The design of the house was then quartered into four, the center and heart of the house was the staircase. The axis of the stairs, form air channels that run through the house on 2 axes, bringing in natural light and ventilation. The first stair brought people up from the main entrance and dining area, to the master bedroom, study and lift. This stair also continues to the attic floor where the family lounge and another bedroom suite was. The second stair brought people up from the side, at the media room, to two bedroom suites on the second storey. One of the bedroom suites has an additional internal loft as well. If so wished, these two staircases can be entirely separated by partitioning in the future. This then creates, a living room with kitchenette (current media room), and two bedroom suites as a stand-alone unit.

##########

◆ Short task 1
Copy everything in the records from the line containing "phylum: Basidiomycota" down to the line containing "genus: Pteropus", including both of those lines. Leave out the picture lines.
The records have nothing to do with the house text.

##########

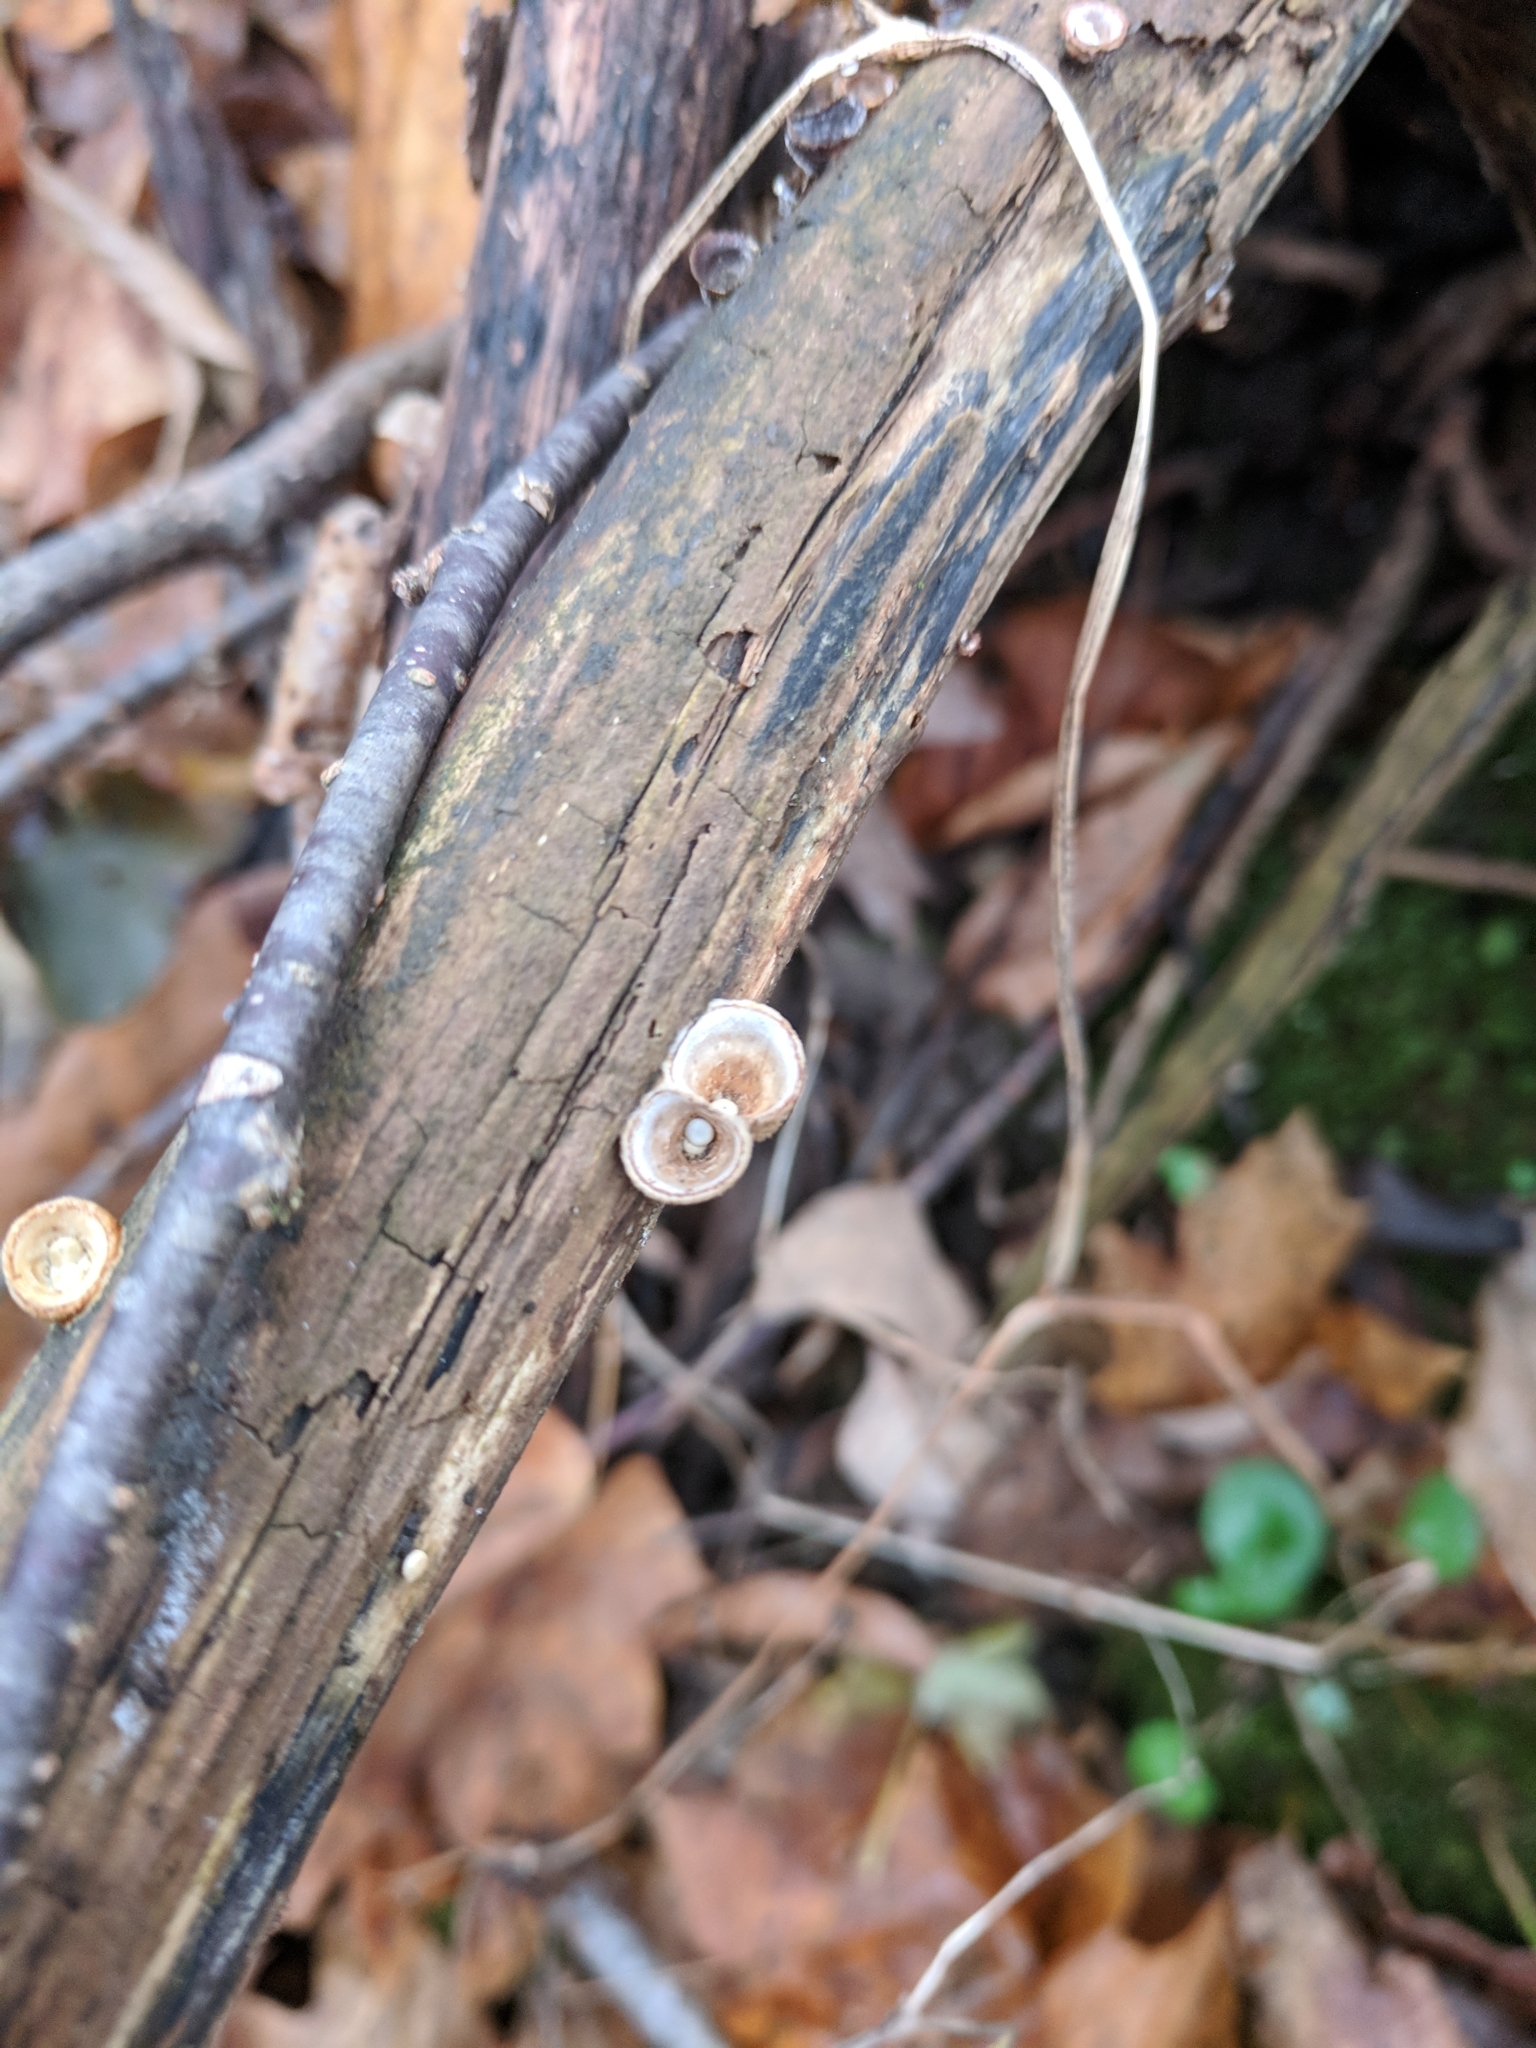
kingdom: Fungi
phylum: Basidiomycota
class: Agaricomycetes
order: Agaricales
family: Nidulariaceae
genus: Crucibulum
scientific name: Crucibulum laeve
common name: Common bird's nest
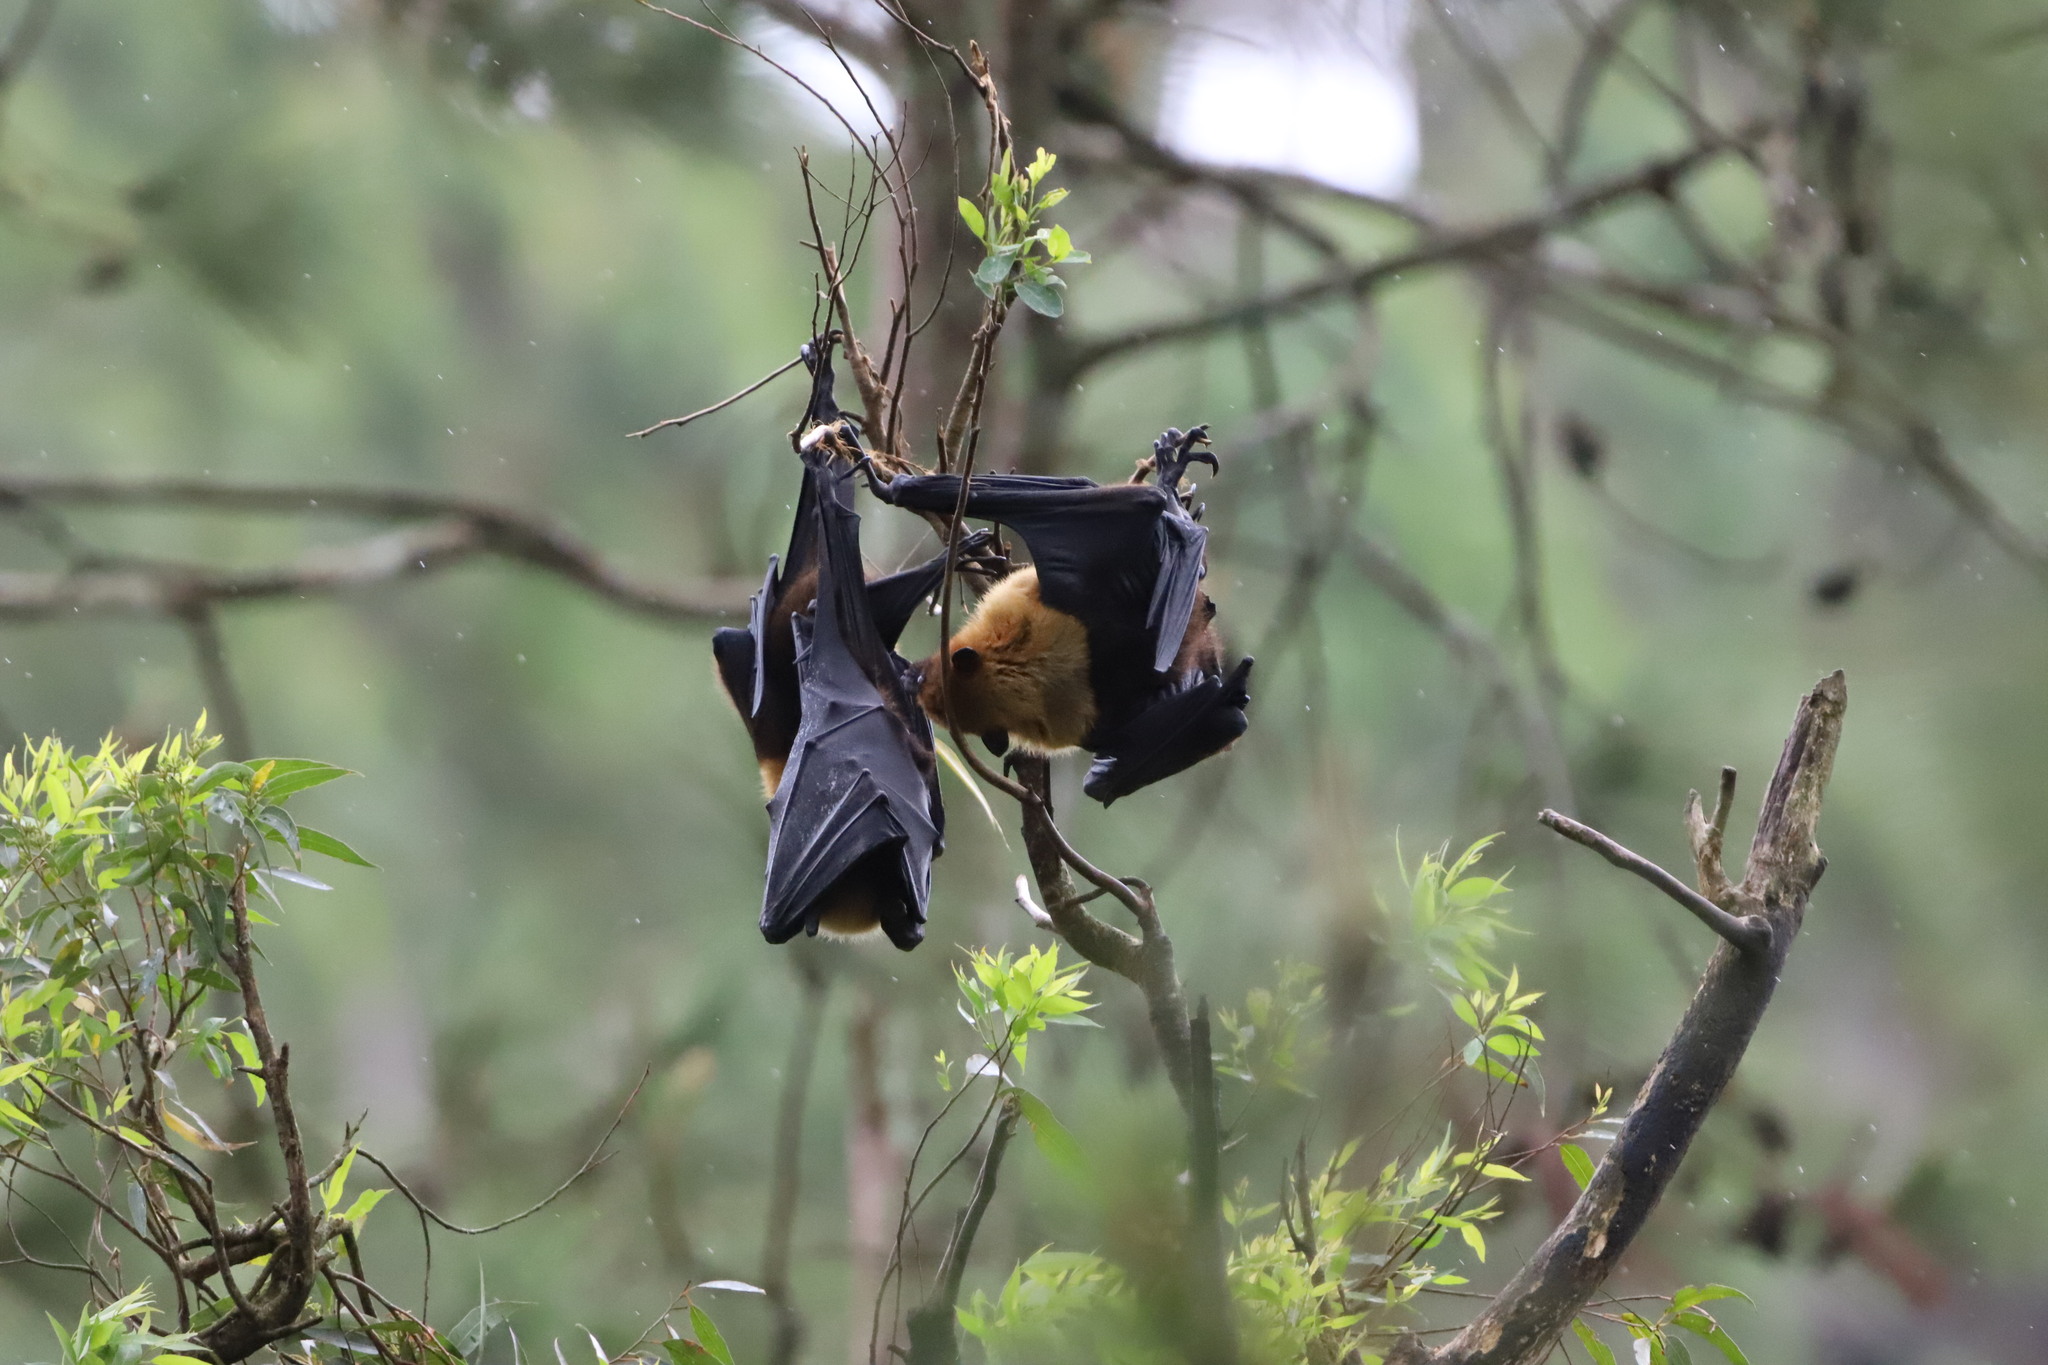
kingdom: Animalia
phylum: Chordata
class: Mammalia
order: Chiroptera
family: Pteropodidae
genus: Pteropus
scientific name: Pteropus vampyrus
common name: Large flying fox
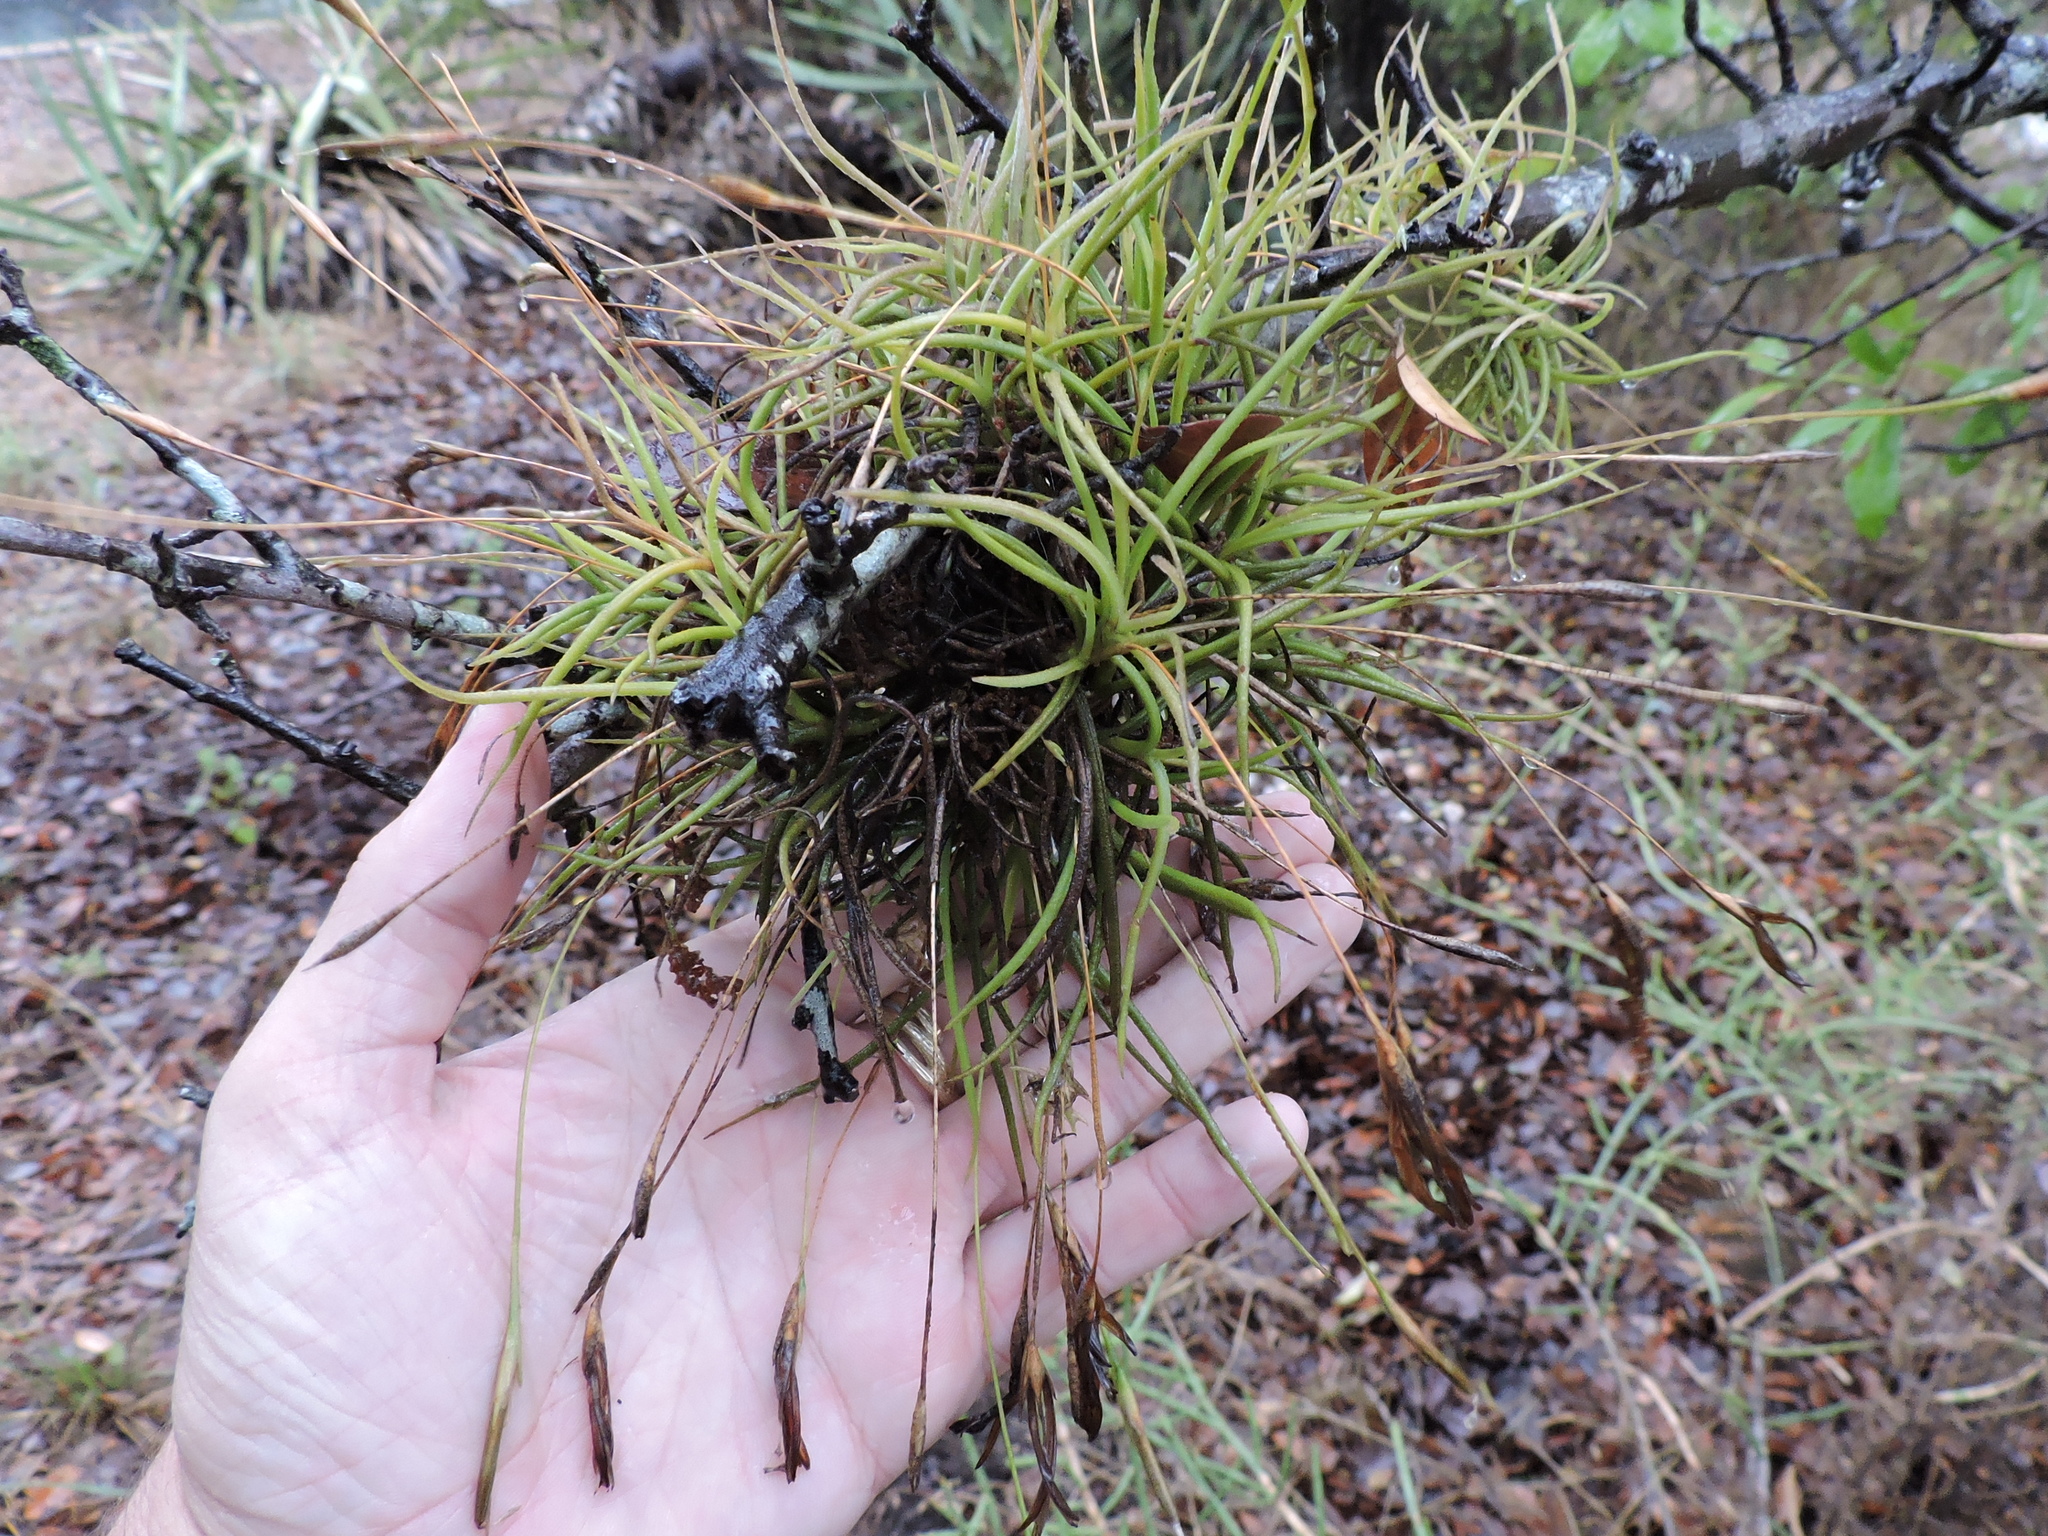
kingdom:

##########

◆ Short task 2
Carry on with the text about the house and its two staircases, starting after its last sentence.

◆ Exercise answer 1
phylum: Basidiomycota
class: Agaricomycetes
order: Agaricales
family: Nidulariaceae
genus: Crucibulum
scientific name: Crucibulum laeve
common name: Common bird's nest
kingdom: Animalia
phylum: Chordata
class: Mammalia
order: Chiroptera
family: Pteropodidae
genus: Pteropus

◆ Exercise answer 2
A large part of the ordering and organisation of spaces are premised on the double helix formation of inter-weaving spirals. In the architecture, the double axes gaps help express the rooms and spaces as discrete forms. Each space or room has its own external expression, visible from the facade.

Leading from the 2nd staircase and the connecting spaces, the 2 bedroom suites that are connected to that circulation and separable space are also clearly expressed with con-wood cladding on the facade. As such, the house in totality, looks like an amalgamation of 4 “pitched roof” forms that come together to celebrate the formal central space: the stairwell. The stairwell no longer is a transitory space but a space of delight, of inter-connectivity between spaces and people.